Summary of exploratory and confirmatory factor analyses (Respecified model).

Discussion

There is growing concern over the shortage of psychiatrists worldwide and many organizations, such as the World Psychiatric Association, the American Psychiatric Association, and the European Psychiatric Association, have attempted to understand the reasons behind low recruitment levels among medical students [13]. For example, Farooq and colleagues recently studied the career plans of 2198 final year medical students in 46 medical schools from 40 countries. Across all countries, 4.5% of students definitely considered psychiatry as a career choice. Women, prior experience with a mental or physical illness, media portrayal of doctors, and positive attitudes to psychiatry were associated with a career choice of psychiatry. In order for the survey to be sufficiently brief to improve response rates, a number of factors, including potentially stigmatizing attitudes towards psychiatry and psychiatrists, were not addressed [10].
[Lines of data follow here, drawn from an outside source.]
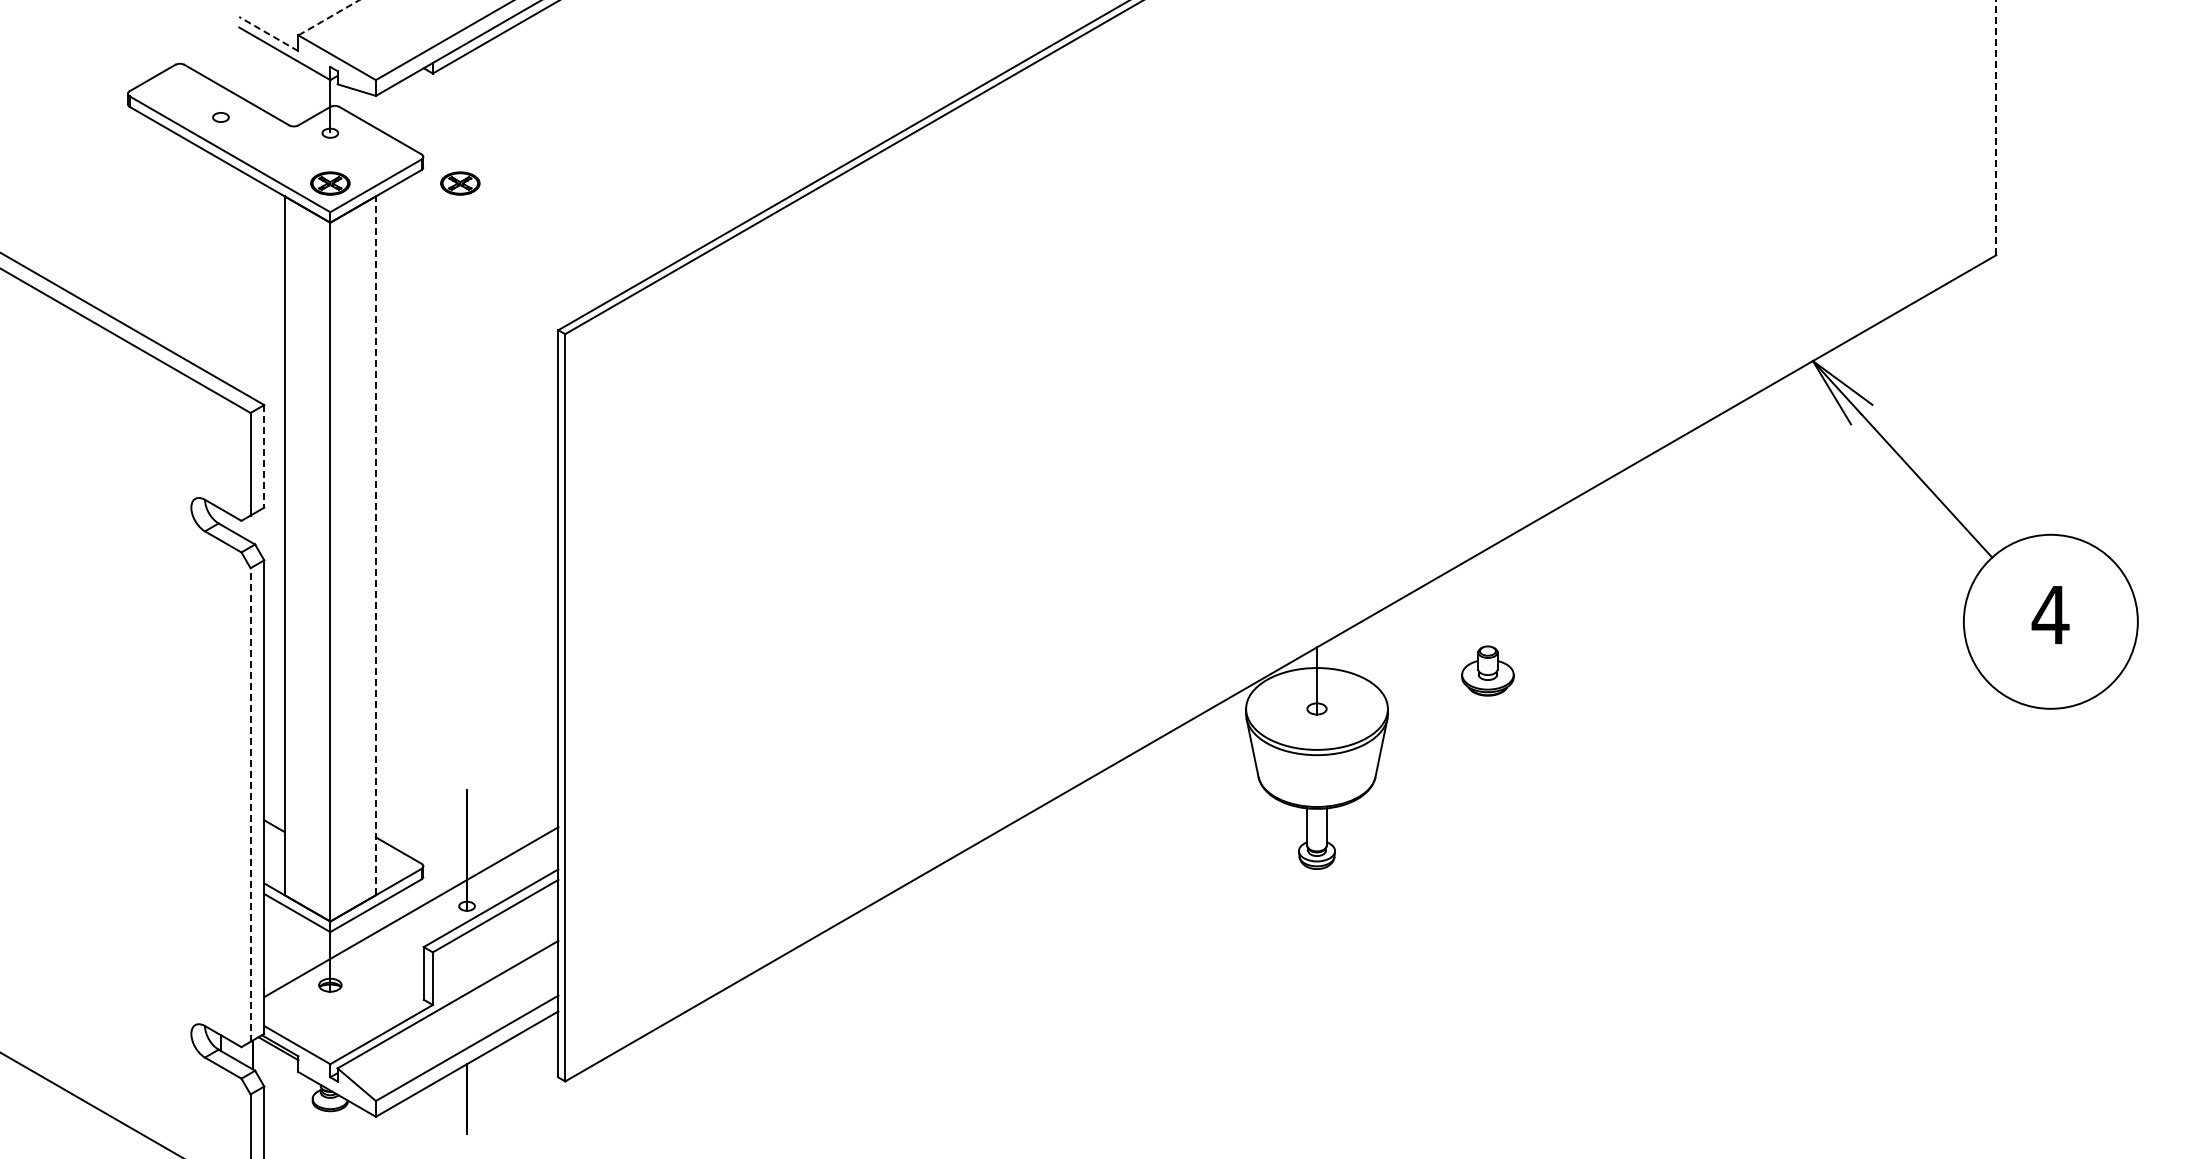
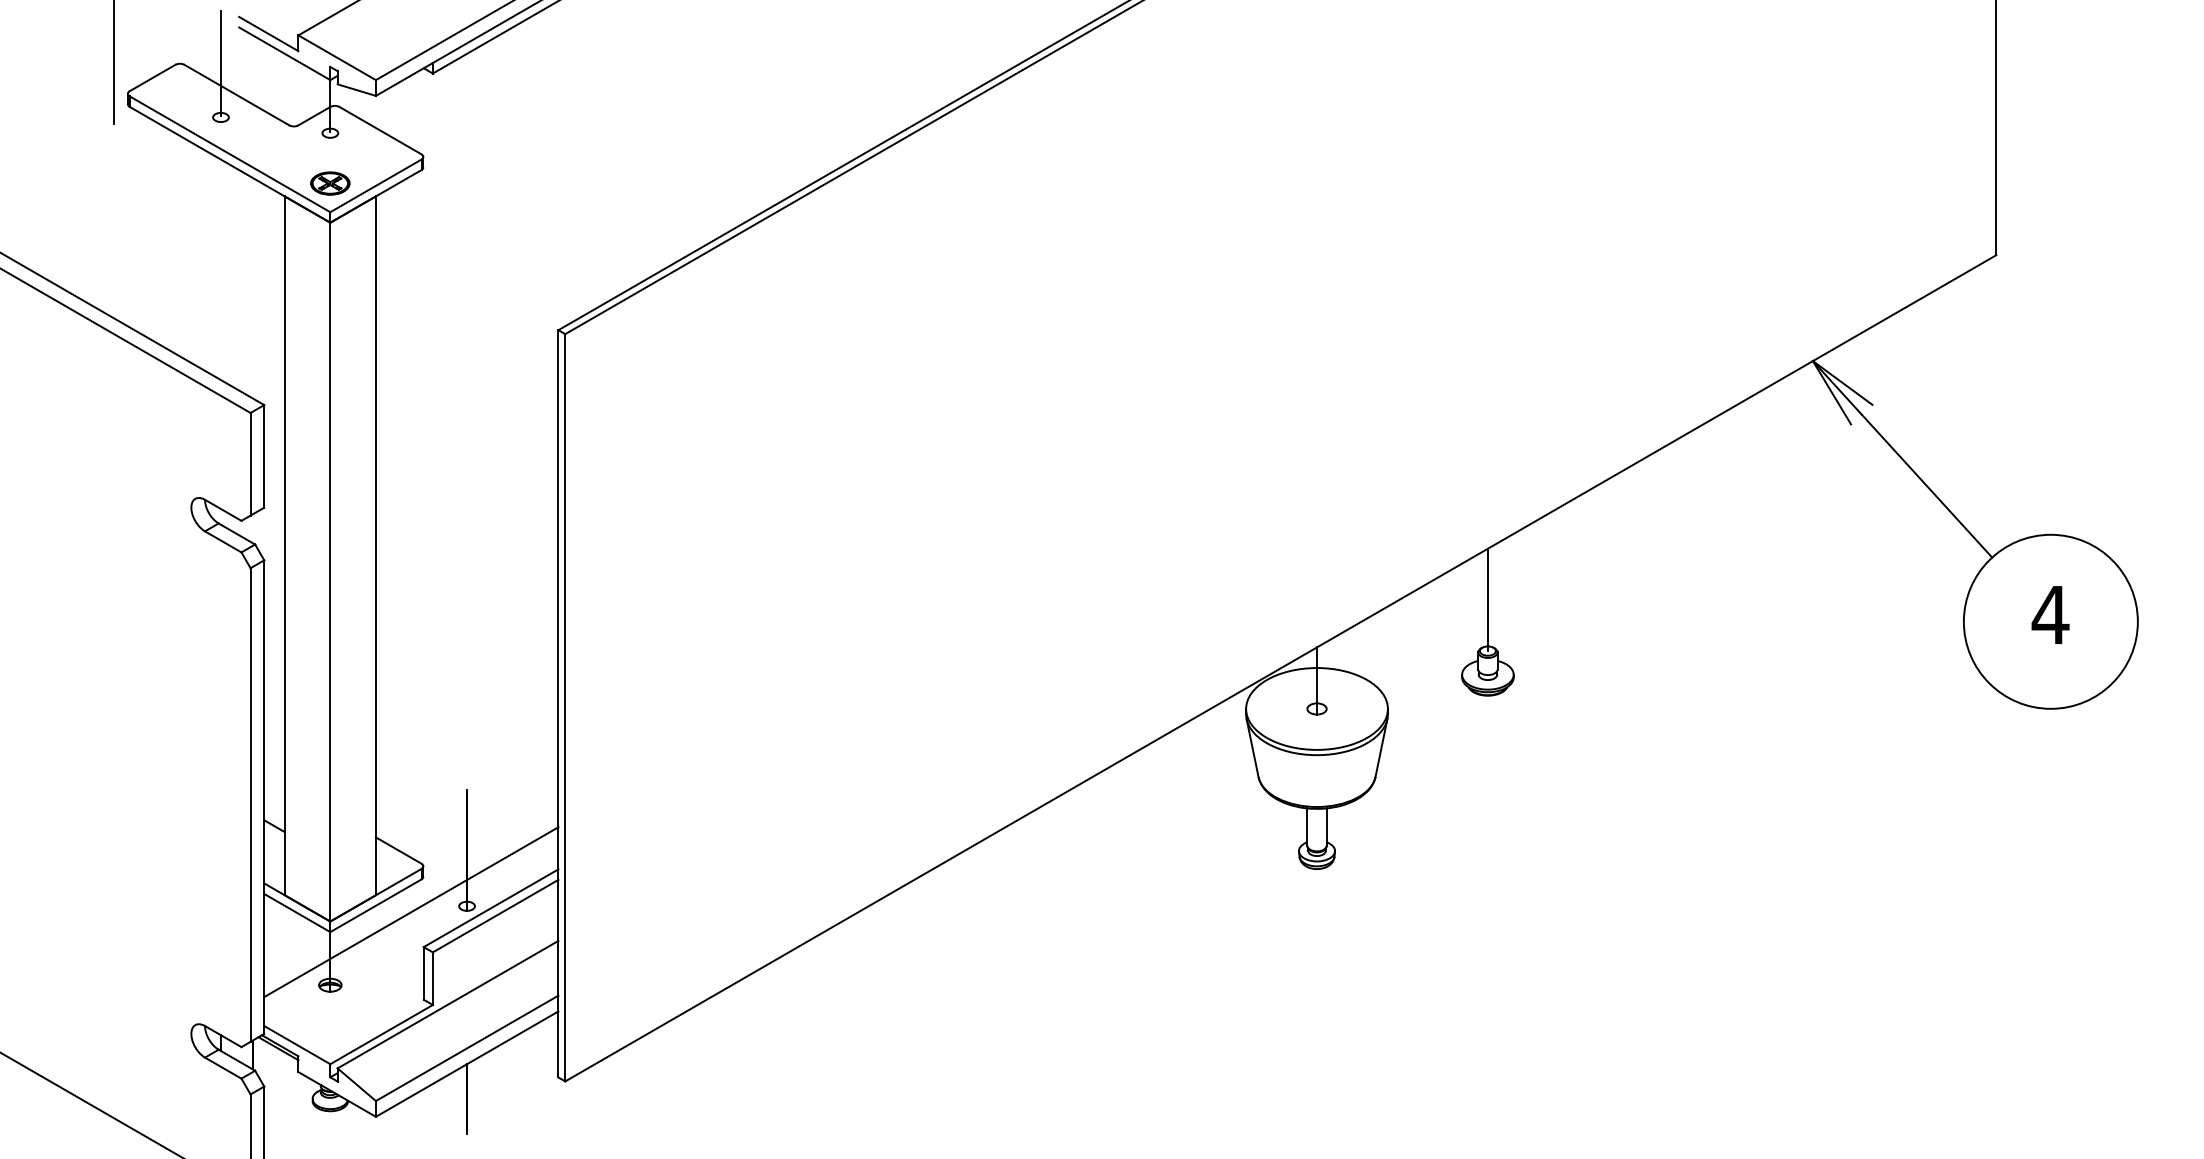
line at (328, 17): dashed -> solid
line at (268, 33): dashed -> solid
line at (113, 62): none -> present
line at (220, 63): none -> present
line at (1996, 127): dashed -> solid
part at (460, 183): present -> none
line at (264, 456): dashed -> solid
line at (375, 545): dashed -> solid
line at (1487, 599): none -> present
line at (250, 805): dashed -> solid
The scales developed in this research can be used to examine the attitudes of medical educators and their effects on psychiatry career choices of medical students, which is an important gap in our knowledge. Prior to this study, a psychometrically tested scale using both exploratory and confirmatory factor analysis did not exist. We identified two unidimensional scales. The first measures stereotypic Images of Psychiatry and psychiatrists. The second measures positive aspects of Efficacy of Psychiatry. The Images Scale was the longer and stronger of the two. As alpha values are influenced by the number of scale items, it is likely that the Efficacy of Psychiatry Scale could be improved in future research with the addition of a broader range of items.
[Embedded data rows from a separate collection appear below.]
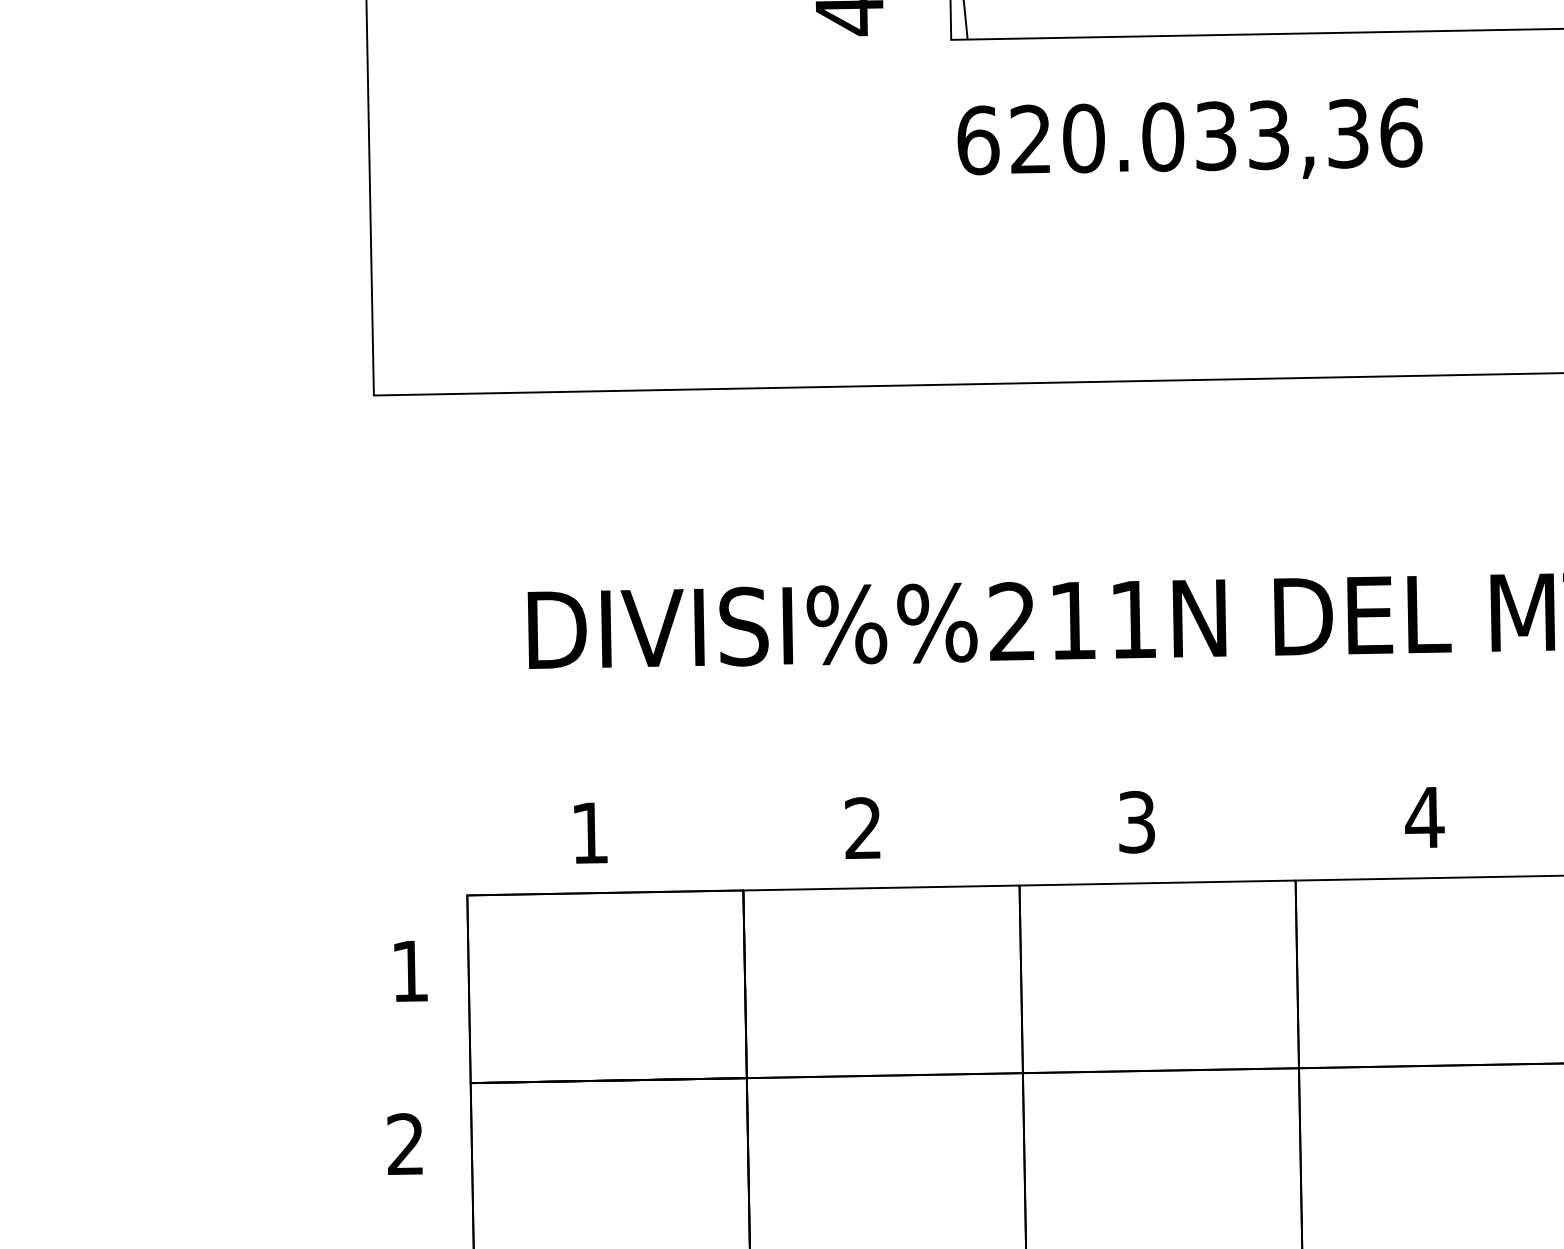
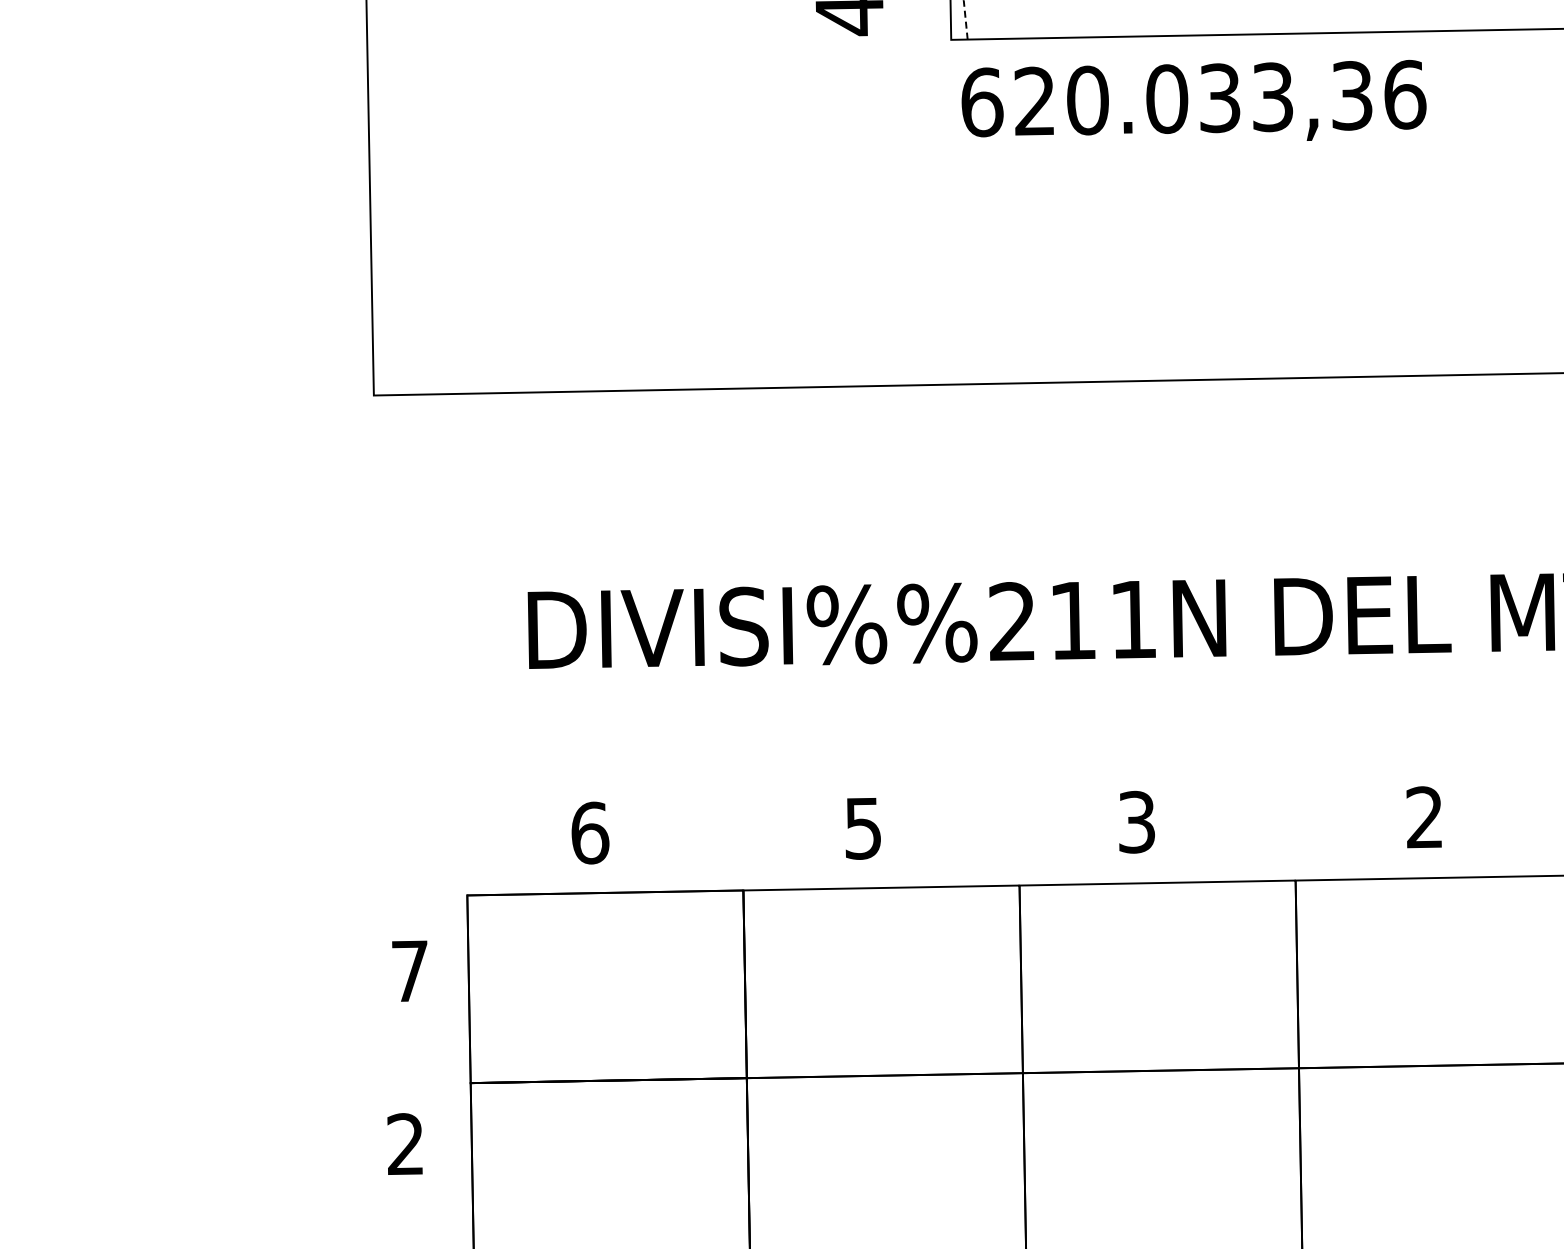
line at (965, 19): solid -> dashed
text at (1189, 138) position: (1189, 138) -> (1193, 100)
text at (1424, 817): 4 -> 2
text at (862, 828): 2 -> 5
text at (590, 832): 1 -> 6
text at (409, 970): 1 -> 7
A persistent question faced by those measuring attitudes has been the extent to which responses reflect socially correct responses, as opposed to the more deeply held attitudes that are embedded in our cultural views and more likely to govern behaviours. Link and Cullen have operationalized these deeper attitudes by asking respondents to indicate how they think “most people” would respond to someone with a mental illness. They found that, when asked directly, respondents tended to report idealized responses reflecting cultural norms for politically correct responses. When deeper attitudes were measured, scores were higher, reflecting greater stigma [24]. Based on this research, an important strength of our measurement approach was to ask medical educators to indicate the view that they thought best reflected the attitudes of their colleagues in their medical schools. Similarly, as recommended by Balon and colleagues [22] we deliberately excluded a neutral category in the agreement scale to avoid non-committal response sets.
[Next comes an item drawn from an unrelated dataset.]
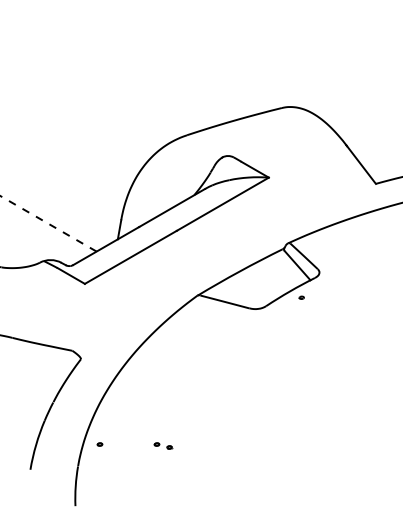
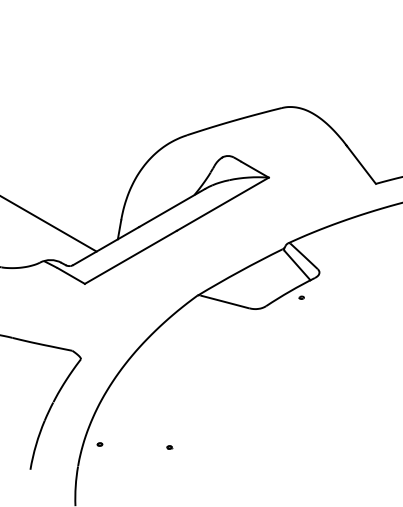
line at (48, 223): dashed -> solid
part at (156, 444): present -> none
A second strength of our approach was that we based our results on a large heterogeneous sample of medical educators drawn randomly from 23 academic settings in 15 countries. Survey items were translated and back translated following a systematic process with final approval from the principal investigators. This means we can have some confidence that these scales will behave well in a wide assortment of samples and educational settings. However, the test sites in this research did not include centres from countries such as Canada, the United States, or Western Europe, where the bulk of this research tends to occur. Also, there were a high number of missing values pertaining to socio-demographic characteristics and medical field, as these were not always obvious from the staff directories. Therefore, future research is needed to assess the usefulness of these instruments in a wider sample of North American and European countries.

Conclusions

Using exploratory and confirmatory factor analyses, we identified two unidimensional scales to measure attitudes of medical educators toward psychiatry and psychiatrists: the Images of Psychiatry Scale (11 items) and the Efficacy of Psychiatry Scale (5 items). These constitute the first psychometrically tested scales to measure attitudes of medical educators—knowledge that is important if we are to better understand the determinants of low recruitment into psychiatry.